Liberal Democrat senator, David Leyonhjelm, requested the just released costing last year.

The request included two options. The first was based on the complete abolition of federal government spending on the PBS, Medicare, the private health insurance rebate, the delivery of 'health services', preventative health and medical research. The policy option only allowed for ongoing federal health spending on infectious disease, health service standards, health statistics and radiation protection.

According to the PBO, adoption of the policy framework would cut federal health spending by over $265 billion over three years, comprised of $262 billion in program spending and almost $4 billion in departmental expenditure.

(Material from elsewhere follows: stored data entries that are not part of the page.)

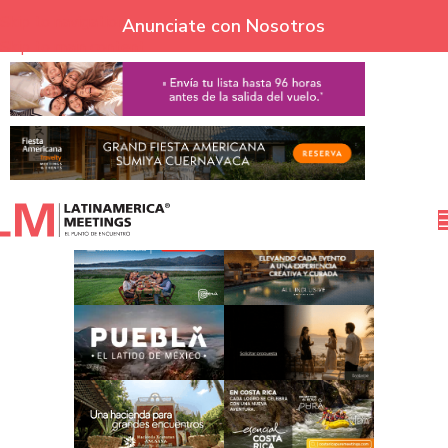
Skip to navigation
Anunciate con Nosotros
Skip to main content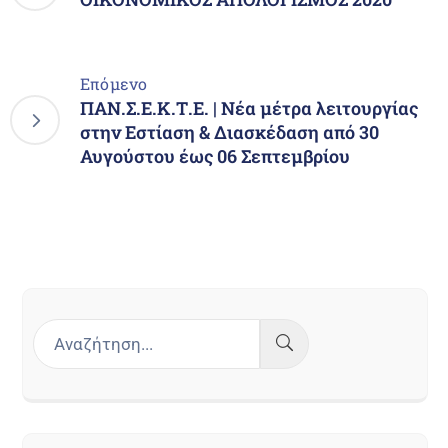
Επόμενο
ΠΑΝ.Σ.Ε.Κ.Τ.Ε. | Νέα μέτρα λειτουργίας
στην Εστίαση & Διασκέδαση από 30
Αυγούστου έως 06 Σεπτεμβρίου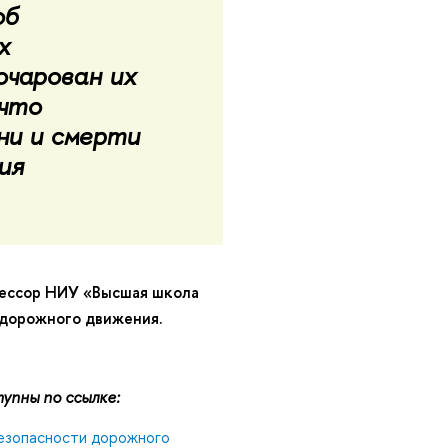
об
х
очарован их
 что
ни и смерти
ия
фессор НИУ «Высшая школа
 дорожного движения.
упны по ссылке:
езопасности дорожного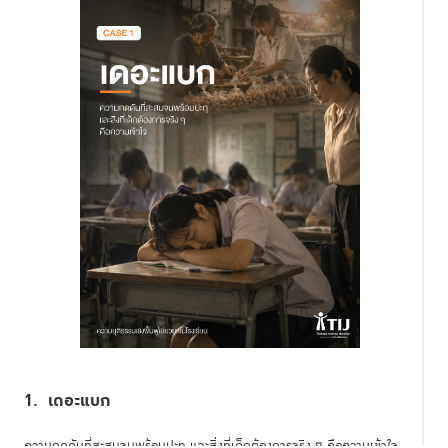
1. เดอะแบก
ความกดดันที่สะสมจนพร้อมปะทุ และสิ่งที่เด็กต้องการจริง ๆ คือความเข้าใจ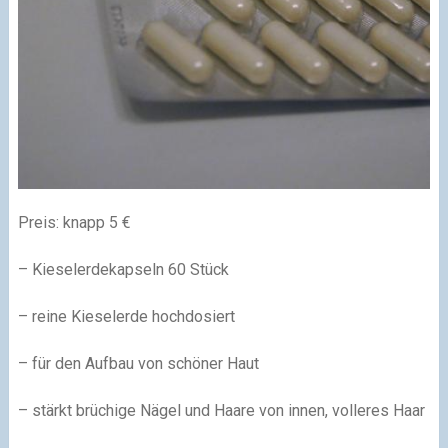
Preis:
knapp 5 €
– Kieselerdekapseln 60 Stück
– reine Kieselerde hochdosiert
– für den Aufbau von schöner Haut
– stärkt brüchige Nägel und Haare von innen, volleres Haar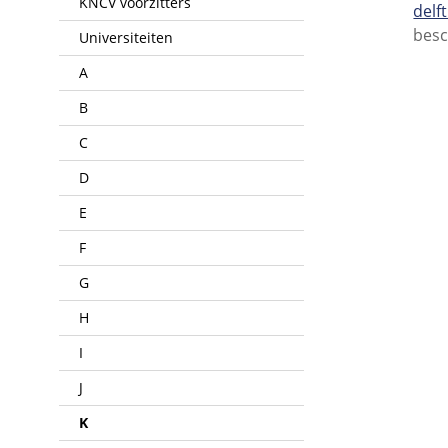
KNCV voorzitters
delft
besc
Universiteiten
A
B
C
D
E
F
G
H
I
J
K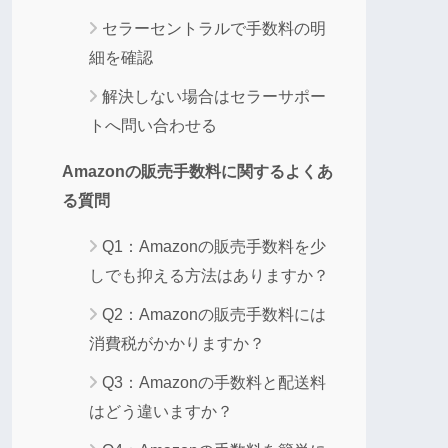
セラーセントラルで手数料の明
細を確認
解決しない場合はセラーサポー
トへ問い合わせる
Amazonの販売手数料に関するよくあ
る質問
Q1：Amazonの販売手数料を少
しでも抑える方法はありますか？
Q2：Amazonの販売手数料には
消費税がかかりますか？
Q3：Amazonの手数料と配送料
はどう違いますか？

The costing does not include any allowance for the financial impact of essentially abolishing health programs that provide funded access to health care, including doctors and prescription medicines. However, the second option costed included the creation of a medical expenses subsidy.

Under the proposal, half the saving generated by abolishing federal health programs, or around $132 billion, would be a means-tested direct subsidy to consumers for health costs.

According to the PBO, "The financial implications for both options are considered to be of very low reliability. While estimates are mainly based on the Department of Finance aggregate expenditure estimates, given the magnitude of the change in Commonwealth policy it is difficult to estimate the impact with any certainty.

"No assessment of the feasibility of each option has been undertaken or whether either option could be implemented from the specified commencement date of 1 July 2017."